--- DATASET CONTENT ---
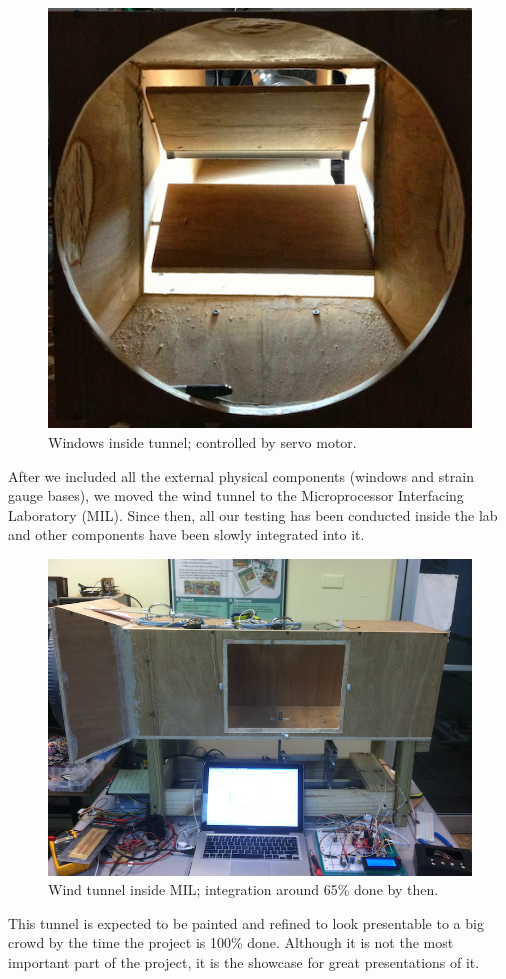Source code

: 		\begin{figure}[H]
			\centering
				\includegraphics[scale=0.45]{img/Windows}
			\caption{Windows inside tunnel; controlled by servo motor.}
		\end{figure}
		
		After we included all the external physical components (windows and strain gauge bases), we moved the wind tunnel to the Microprocessor Interfacing Laboratory (MIL). Since then, all our testing has been conducted inside the lab and other components have been slowly integrated into it.
		
		\begin{figure}[H]
			\centering
				\includegraphics[scale=0.35]{img/WindTunnelMIL}
			\caption{Wind tunnel inside MIL; integration around 65\% done by then.}
		\end{figure}
		
		This tunnel is expected to be painted and refined to look presentable to a big crowd by the time the project is 100\% done. Although it is not the most important part of the project, it is the showcase for great presentations of it.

--- WHAT TO WORK ON ---
The response should consist of the entries above, given again exactly and free of pictures.

--- WRITTEN SOLUTION ---
Source code

: 		\begin{figure}[H]
			\centering
				\includegraphics[scale=0.45]{img/Windows}
			\caption{Windows inside tunnel; controlled by servo motor.}
		\end{figure}
		
		After we included all the external physical components (windows and strain gauge bases), we moved the wind tunnel to the Microprocessor Interfacing Laboratory (MIL). Since then, all our testing has been conducted inside the lab and other components have been slowly integrated into it.
		
		\begin{figure}[H]
			\centering
				\includegraphics[scale=0.35]{img/WindTunnelMIL}
			\caption{Wind tunnel inside MIL; integration around 65\% done by then.}
		\end{figure}
		
		This tunnel is expected to be painted and refined to look presentable to a big crowd by the time the project is 100\% done. Although it is not the most important part of the project, it is the showcase for great presentations of it.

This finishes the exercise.